As D.C. General has become more crowded in recent years, caseworkers have been taking action on the front end, working with potentially homeless people, their friends and their families to keep them out of shelters in the first place, said Michele Williams, chief of systems integration for the Community Partnership for the Prevention of Homelessness.

The city is also trying to free up space more quickly at the shelter — where some families have stayed more than a year — by urging people to sign up for a new short-term-subsidy Rapid Re-Housing Program.

“I expected there would be more volume during this hypothermia alert,” Williams said. “To me, it says our efforts to help families develop a plan, to get out of homelessness, to become educated, to get a job, to think about their overall goals, is working.”

Waiting since July

Still, the D.C. General shelter has remained so full that homeless people such as Catrice Haynesworth, who had been trying to get into the facility with her daughter since July, thought she would have to wait until a hypothermia alert to obtain a space.

Haynesworth testified recently before the D.C. Council, describing how she and her 11-year-old daughter, Christmas, have been sleeping in Union Station, in parks and under bridges, and spending all day at the homeless service center, waiting for a spot to open up.

Haynesworth was given a spot the day she testified, a few weeks ago, she said. “My case managers kept telling me D.C. General was overcrowded, that they didn’t have any room available,” she said. “If I hadn’t gone to the hearing, I would probably still be out there until it got too cold.”

The Prince George’s County hypothermia program, Warm Nights, began Nov. 2, offering extra capacity to emergency shelter services.

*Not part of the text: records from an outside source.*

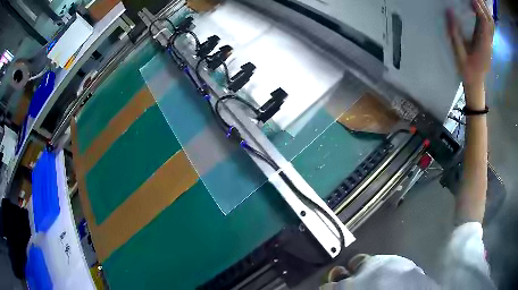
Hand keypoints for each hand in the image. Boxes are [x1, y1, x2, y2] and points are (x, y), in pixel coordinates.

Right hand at [446, 0, 494, 102]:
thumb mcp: (458, 52)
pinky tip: (477, 13)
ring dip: (481, 14)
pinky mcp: (488, 45)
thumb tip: (449, 11)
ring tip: (474, 4)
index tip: (472, 0)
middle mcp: (488, 43)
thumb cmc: (467, 69)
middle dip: (480, 9)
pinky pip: (487, 30)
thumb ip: (454, 32)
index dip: (478, 9)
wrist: (475, 83)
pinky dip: (483, 20)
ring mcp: (489, 44)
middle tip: (472, 0)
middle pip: (486, 22)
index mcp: (482, 43)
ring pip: (487, 26)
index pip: (483, 22)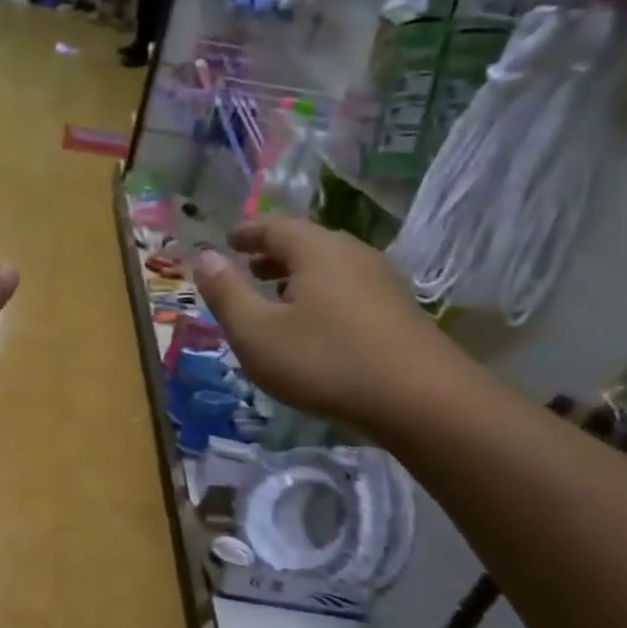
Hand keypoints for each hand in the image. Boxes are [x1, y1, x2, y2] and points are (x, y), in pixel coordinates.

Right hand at [193, 216, 470, 434]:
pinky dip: (320, 294)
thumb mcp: (256, 332)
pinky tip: (313, 325)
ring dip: (297, 275)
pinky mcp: (397, 310)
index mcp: (315, 251)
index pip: (274, 226)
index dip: (246, 233)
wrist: (422, 401)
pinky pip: (347, 288)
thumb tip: (204, 257)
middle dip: (272, 253)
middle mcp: (351, 255)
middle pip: (306, 242)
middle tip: (247, 268)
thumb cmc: (324, 361)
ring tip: (275, 296)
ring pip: (329, 266)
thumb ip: (226, 293)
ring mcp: (380, 281)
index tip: (227, 241)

It has also been conducting aggressive outreach to places where homeless people tend to gather.

Montgomery County opened its winter emergency shelters Nov. 1, adding 195 slots for homeless individuals.

Arlington County opened its emergency overnight shelter Nov. 1, and since then, it has housed 70 people every night, a county official said.

Last year, of the 151 days of hypothermia season, alerts for freezing temperatures were issued on 95 of them.

In the District, 463 families were placed in shelters and motels. Eighteen families in motels have yet to find a permanent place to stay.

Robert Samuels contributed to this report.